Blake: Enviros, Xcel team up to stick it to ratepayers
Published May 5, 2007 at midnight
It took two to do the renewable-energy tango during the recently completed legislative session: The environmental community and its new best friend, Xcel Energy.
Not long ago, the big utility was considered a reactionary enemy of renewable-energy schemes. It was burdened by this old-fashioned notion that it should keep the cost of power as low as possible, and renewables cost more.
But the enviros finally figured how to turn an enemy into a friend: Just make sure Xcel is entitled by law to stick the extra cost of renewables onto the back of ordinary ratepayers, and thus continue to provide shareholders with the rate of return they're guaranteed by law.
Taxation by regulation, some have called it. And what's nice about it from Xcel's standpoint is that it's very difficult for ratepayers to figure out from month to month how much extra they're paying.

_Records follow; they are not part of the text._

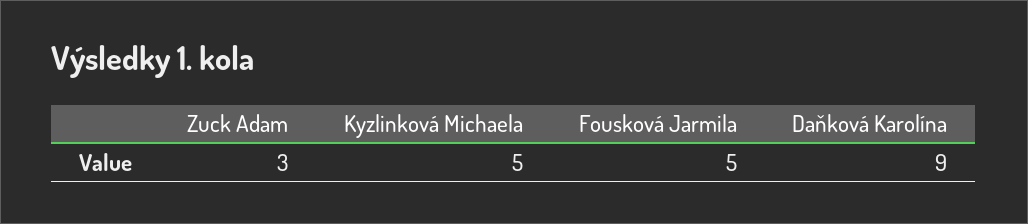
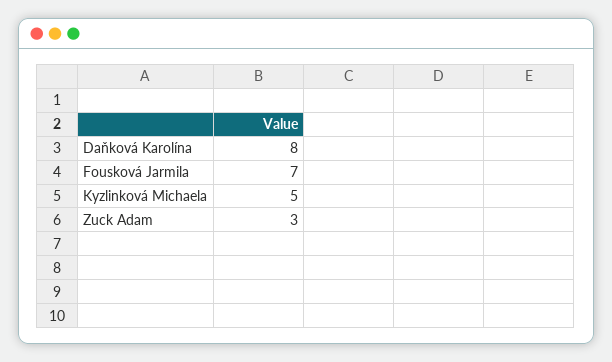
  {
    "Zuck Adam": 3,
    "Kyzlinková Michaela": 5,
-   "Fousková Jarmila": 5,
+   "Fousková Jarmila": 7,
-   "Daňková Karolína": 9
+   "Daňková Karolína": 8
  }

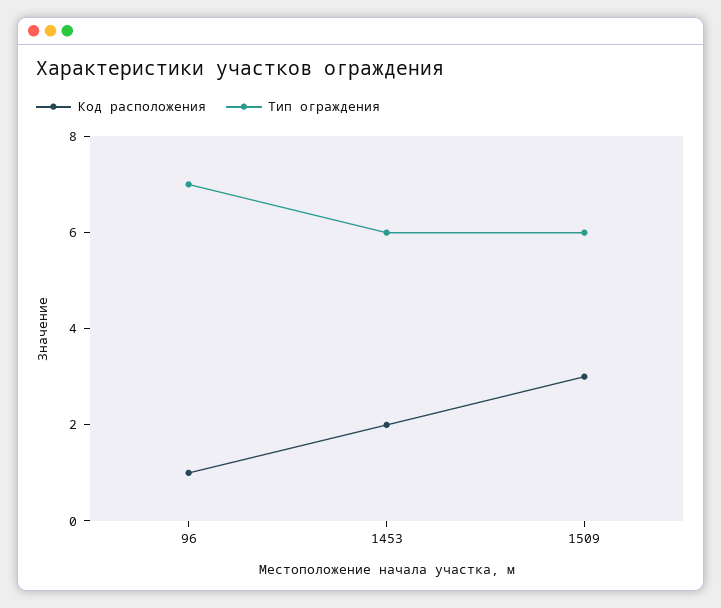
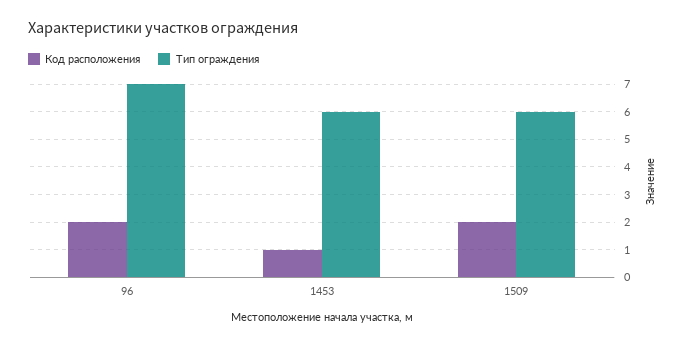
  {
    "Код расположения": {
-     "96": 1,
+     "96": 2,
-     "1453": 2,
+     "1453": 1,
-     "1509": 3
+     "1509": 2
    },
    "Тип ограждения": {
      "96": 7,
      "1453": 6,
      "1509": 6
    }
  }

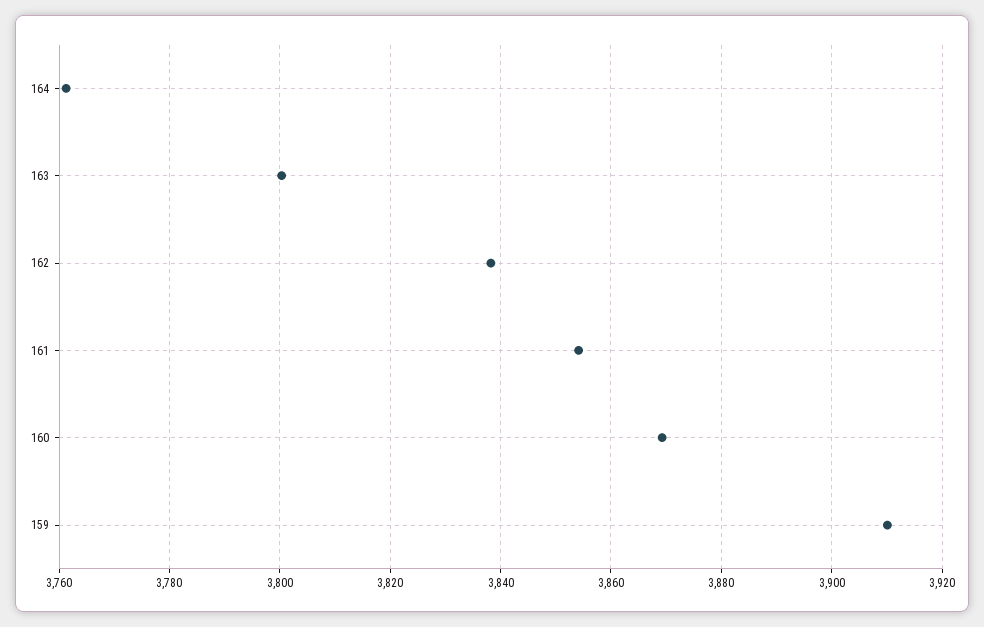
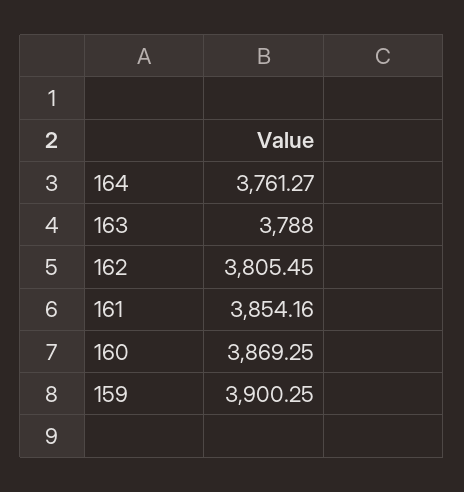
  {
    "164": 3761.27,
-   "163": 3800,
+   "163": 3788,
-   "162": 3838,
+   "162": 3805.45,
    "161": 3854.16,
    "160": 3869.25,
-   "159": 3910
+   "159": 3900.25
  }

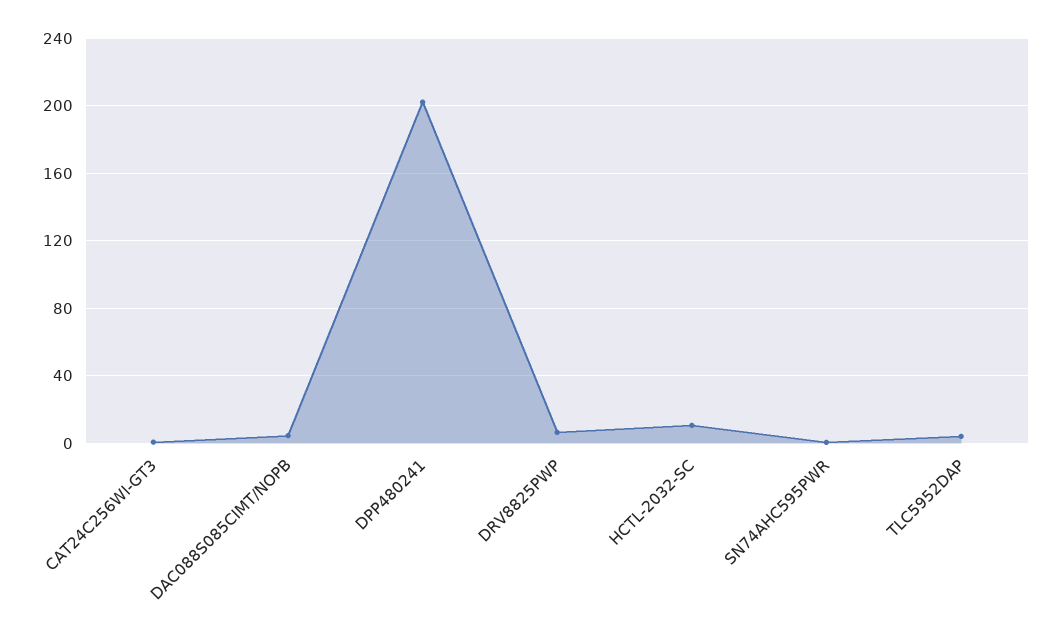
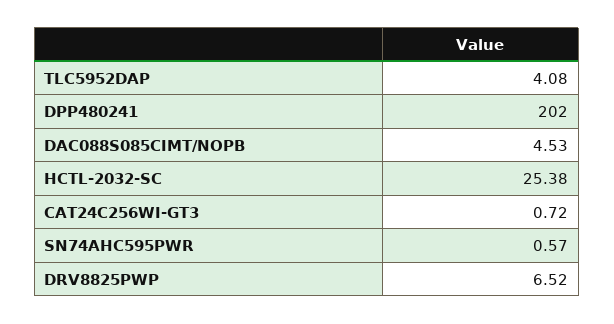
  {
    "CAT24C256WI-GT3": 0.72,
    "DAC088S085CIMT/NOPB": 4.53,
    "DPP480241": 202,
    "DRV8825PWP": 6.52,
-   "HCTL-2032-SC": 10,
+   "HCTL-2032-SC": 25.38,
    "SN74AHC595PWR": 0.57,
    "TLC5952DAP": 4.08
  }

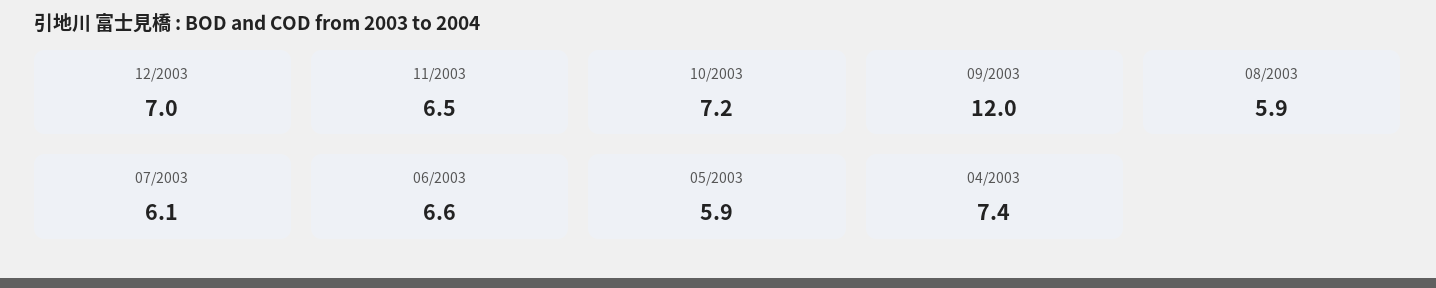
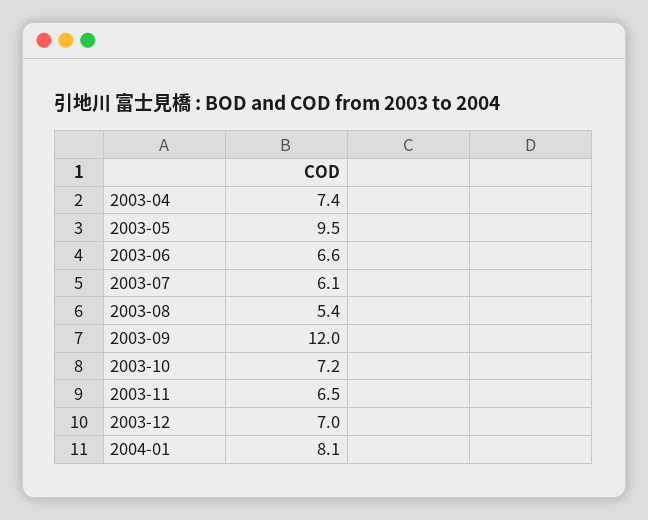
  {
    "12/2003": 7,
    "11/2003": 6.5,
    "10/2003": 7.2,
    "09/2003": 12,
-   "08/2003": 5.9,
+   "08/2003": 5.4,
    "07/2003": 6.1,
    "06/2003": 6.6,
-   "05/2003": 5.9,
+   "05/2003": 9.5,
-   "04/2003": 7.4
+   "04/2003": 7.4,
+   "2004-01": 8.1
  }

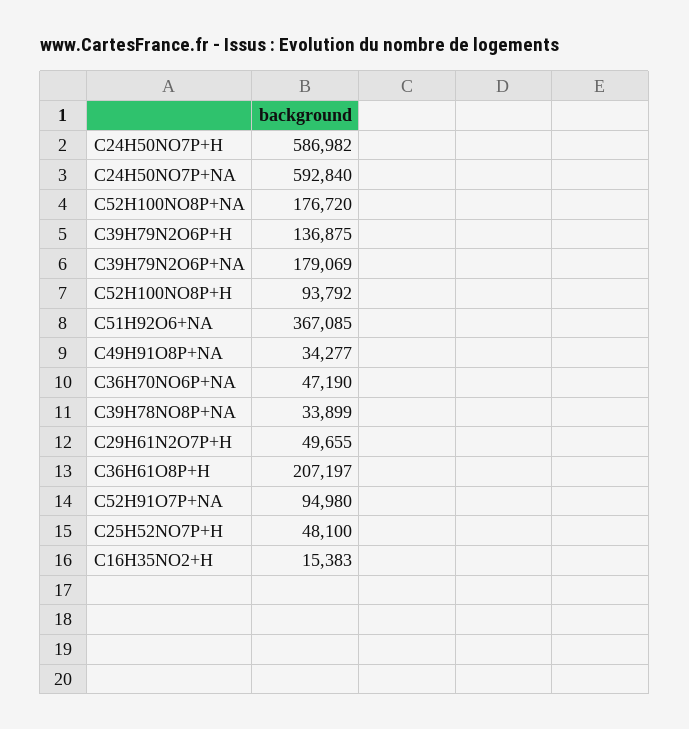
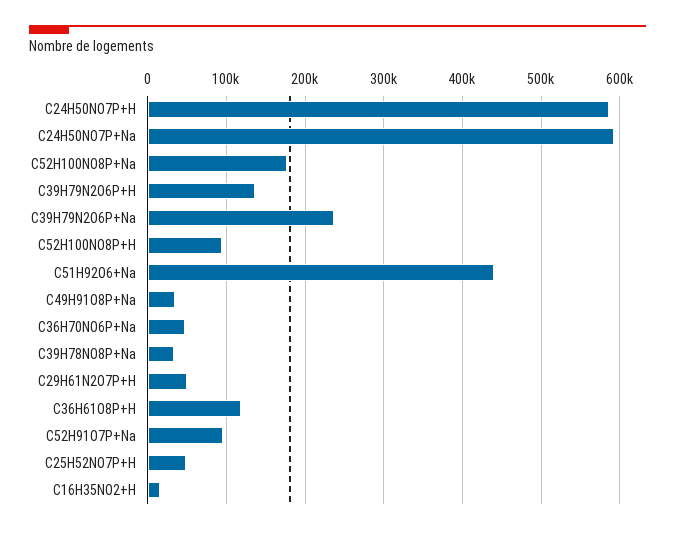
  {
    "C24H50NO7P+H": 586982,
    "C24H50NO7P+NA": 592840,
    "C52H100NO8P+NA": 176720,
    "C39H79N2O6P+H": 136875,
-   "C39H79N2O6P+NA": 179069,
+   "C39H79N2O6P+NA": 240000,
    "C52H100NO8P+H": 93792,
-   "C51H92O6+NA": 367085,
+   "C51H92O6+NA": 440000,
    "C49H91O8P+NA": 34277,
    "C36H70NO6P+NA": 47190,
    "C39H78NO8P+NA": 33899,
    "C29H61N2O7P+H": 49655,
-   "C36H61O8P+H": 207197,
+   "C36H61O8P+H": 120000,
    "C52H91O7P+NA": 94980,
    "C25H52NO7P+H": 48100,
    "C16H35NO2+H": 15383
  }

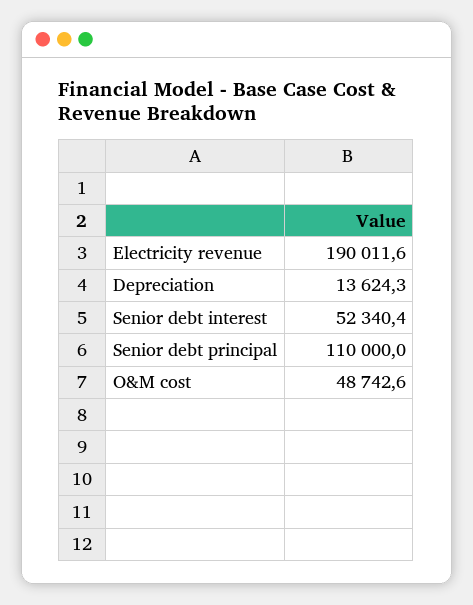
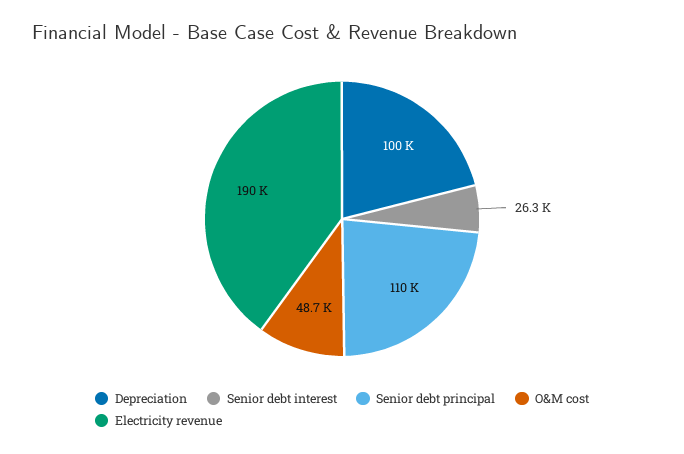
  {
    "Electricity revenue": 190011.6,
-   "Depreciation": 13624.3,
+   "Depreciation": 100000,
-   "Senior debt interest": 52340.4,
+   "Senior debt interest": 26300,
    "Senior debt principal": 110000,
    "O&M cost": 48742.6
  }

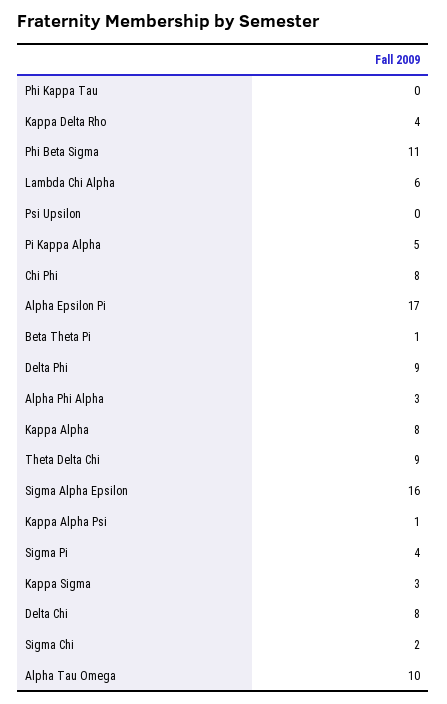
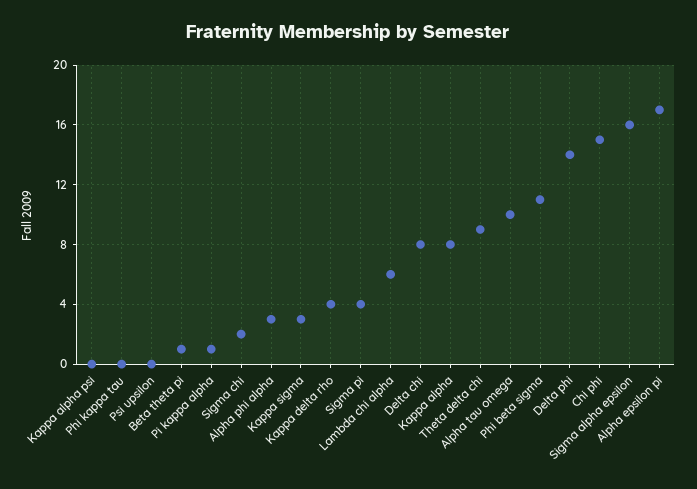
  {
    "Phi Kappa Tau": 0,
    "Kappa Delta Rho": 4,
    "Phi Beta Sigma": 11,
    "Lambda Chi Alpha": 6,
    "Psi Upsilon": 0,
-   "Pi Kappa Alpha": 5,
+   "Pi Kappa Alpha": 1,
-   "Chi Phi": 8,
+   "Chi Phi": 15,
    "Alpha Epsilon Pi": 17,
    "Beta Theta Pi": 1,
-   "Delta Phi": 9,
+   "Delta Phi": 14,
    "Alpha Phi Alpha": 3,
    "Kappa Alpha": 8,
    "Theta Delta Chi": 9,
    "Sigma Alpha Epsilon": 16,
-   "Kappa Alpha Psi": 1,
+   "Kappa Alpha Psi": 0,
    "Sigma Pi": 4,
    "Kappa Sigma": 3,
    "Delta Chi": 8,
    "Sigma Chi": 2,
    "Alpha Tau Omega": 10
  }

Consider Senate Bill 100, which entitles utilities to recapture the costs of new transmission lines while they're still being built. Historically, they couldn't start to recover their construction costs until the lines went into service. That's because regulated utilities were supposed to be treated like ordinary corporations, who can't earn back the costs of building a new store, say, until it opened.
If we're not careful, oil companies are going to want to be regulated by the PUC too, so they can recover the cost of a new well while they're still drilling - even if the hole turns out to be dry.
House Bill 1037 instructs utilities supplying natural gas and electricity to begin energy-saving programs that provide rebates to customers who install more energy-efficient lights, appliances and insulation.
To pay for the rebates the Public Utilities Commission is required to allow the utilities a rate of return higher than on other investments, meaning it can collect surcharges on bills to residential and commercial customers.
In an ordinary world, those who invest in energy-efficient appliances would reap their own savings directly. They would have to figure out first whether the extra cost of efficient appliances was worth the long-term savings. But under this bill they would be entitled to rebates from the utility. They'll be subsidized by other ratepayers who couldn't afford to invest in the new appliances.
House Bill 1281 doubles the minimum amount of renewable energy that Xcel and other investor-owned utilities must produce by 2020. But it allows them to recover the extra cost of producing it from all ratepayers. So there was no reason for Xcel et al. to resist, and they didn't. The bill is especially generous to the wealthy few who can afford to install solar panels on their homes, allowing them to collect generous checks from the utilities for most of their cost. The checks will ultimately be paid by poor and middle-income ratepayers.
Perhaps the most radical energy measure of the session was Senate Bill 22, which will turn the PUC into a sort of welfare agency by allowing it to authorize Xcel to charge the wealthy and middle class more so that it can charge the poor less.
Historically the PUC has been forbidden to discriminate among types of ratepayers.
Although not technically a renewable-energy measure, it will feel the effects of the new policies. Rising energy bills will cause more people to plead for special treatment by the PUC.
Historically the PUC's work has been fairly mechanical, deciding what rates should be so that shareholders can earn a certain return.
But now it will have to become very political, deciding whether to favor veterans, or old folks, or the handicapped, or whoever makes the best case. And Xcel loves SB 22, because it figures to have fewer deadbeats to go after. The middle-class and wealthy will be helping to pay their bills.